[[ Supplied passage, beginning ]]

Early Development & Well Being, Parent Support & Resources

Autism Spectrum Disorder: Early Diagnosis, Early Support

In the first five years of your child’s life, there are many milestones that they should reach to make sure they are growing and thriving. When these milestones aren’t reached, it can be a sign of a developmental or neurological condition like Autism Spectrum Disorder (ASD), which affects communication, learning, and behavior in all stages of life.

According to the American Academy of Pediatrics, ASD affects about 1 in 44 children, and it is recommended that all children should be screened for ASD at their 18- and 24-month well-child checkups. Children as young as 9 months can show signs of ASD according to the Centers for Disease Control (CDC). These early signs can include:

  • Reduced eye contact
  • Indifference to caregivers
  • Lack of response to their name (around 6-9 months)

However, other children may meet these milestones normally, but around age two begin to:

  • Lose language skills they already had
  • Become withdrawn or aggressive
  • Display unusual body or hand movements
  • Seem overly fussy or difficult to soothe

It’s important to remember that these are just a small selection of signs that your child could have ASD. “Spectrum” is included in this diagnosis because there are so many ways ASD can present itself. Your child should be evaluated by a medical professional to rule out other conditions.

The CDC states that “As children with ASD become adolescents and young adults, they may have difficulties developing and maintaining friendships, communicating with peers and adults, or understanding what behaviors are expected in school or on the job.” An early diagnosis for your child can also help you know what to expect and how to best support them as they transition through these different stages of life. A solid support network is vital to the development of any child, but especially so for one who is diagnosed with ASD.

The above (and other) signs do not necessarily mean your child has ASD, but you should always work with your medical provider to determine the best plan for your family. If your child is diagnosed with ASD, this gives you a chance to start a support plan early in their life to make sure they are thriving as they grow, and it can help give you peace of mind that your child has the tools they need as they transition through different life stages.

[[ Supplied passage, end ]]

§ **Problem requirements**
Please output the part of the autism text that opens with the words containing "In the first" and closes with "all stages of life.", copied exactly.

[[ Source information, beginning ]]

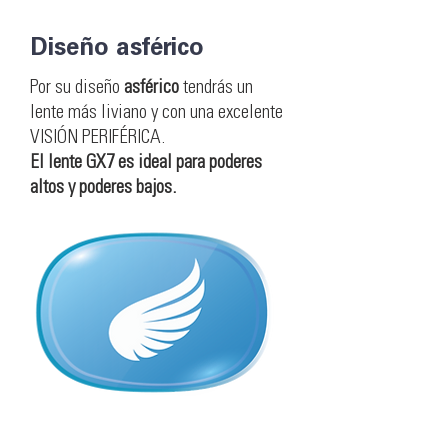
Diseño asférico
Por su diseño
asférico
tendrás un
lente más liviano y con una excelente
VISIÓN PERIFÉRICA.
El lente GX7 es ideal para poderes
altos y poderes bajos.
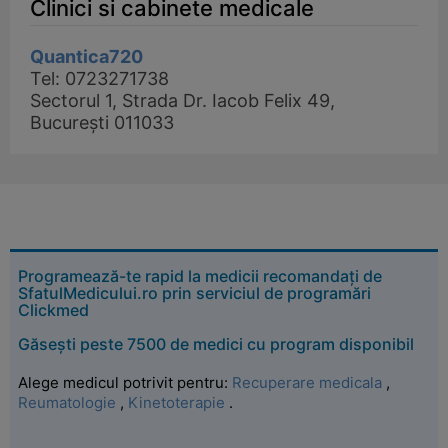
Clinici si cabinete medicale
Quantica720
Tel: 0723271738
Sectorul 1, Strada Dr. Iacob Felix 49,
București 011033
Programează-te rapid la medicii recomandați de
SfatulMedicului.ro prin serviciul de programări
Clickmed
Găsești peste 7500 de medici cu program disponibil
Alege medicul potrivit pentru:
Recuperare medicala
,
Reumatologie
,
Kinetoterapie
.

[[ Source information, end ]]
[[ Source information, beginning ]]

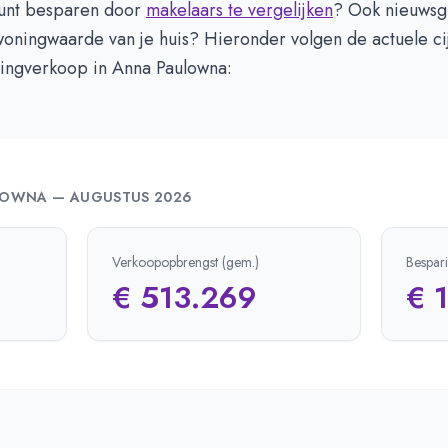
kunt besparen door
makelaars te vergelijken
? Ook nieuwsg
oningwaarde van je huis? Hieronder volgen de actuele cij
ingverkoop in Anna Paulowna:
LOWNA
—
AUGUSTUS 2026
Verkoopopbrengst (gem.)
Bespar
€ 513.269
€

[[ Source information, end ]]
[[ Source information, beginning ]]

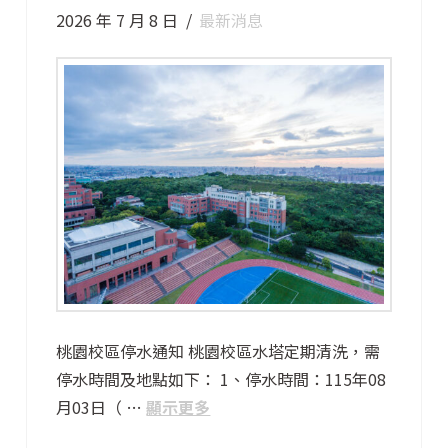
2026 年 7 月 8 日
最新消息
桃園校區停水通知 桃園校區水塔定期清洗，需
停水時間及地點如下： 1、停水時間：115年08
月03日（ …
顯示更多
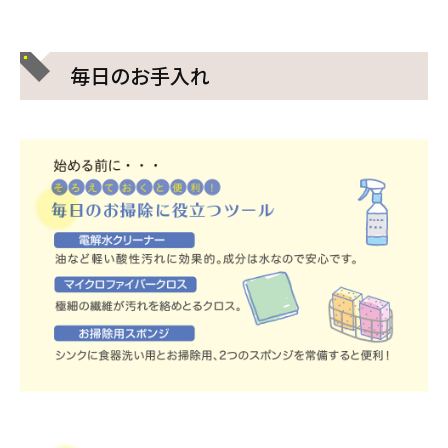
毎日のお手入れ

[[ Source information, end ]]

§ **Problem solution**
In the first five years of your child’s life, there are many milestones that they should reach to make sure they are growing and thriving. When these milestones aren’t reached, it can be a sign of a developmental or neurological condition like Autism Spectrum Disorder (ASD), which affects communication, learning, and behavior in all stages of life.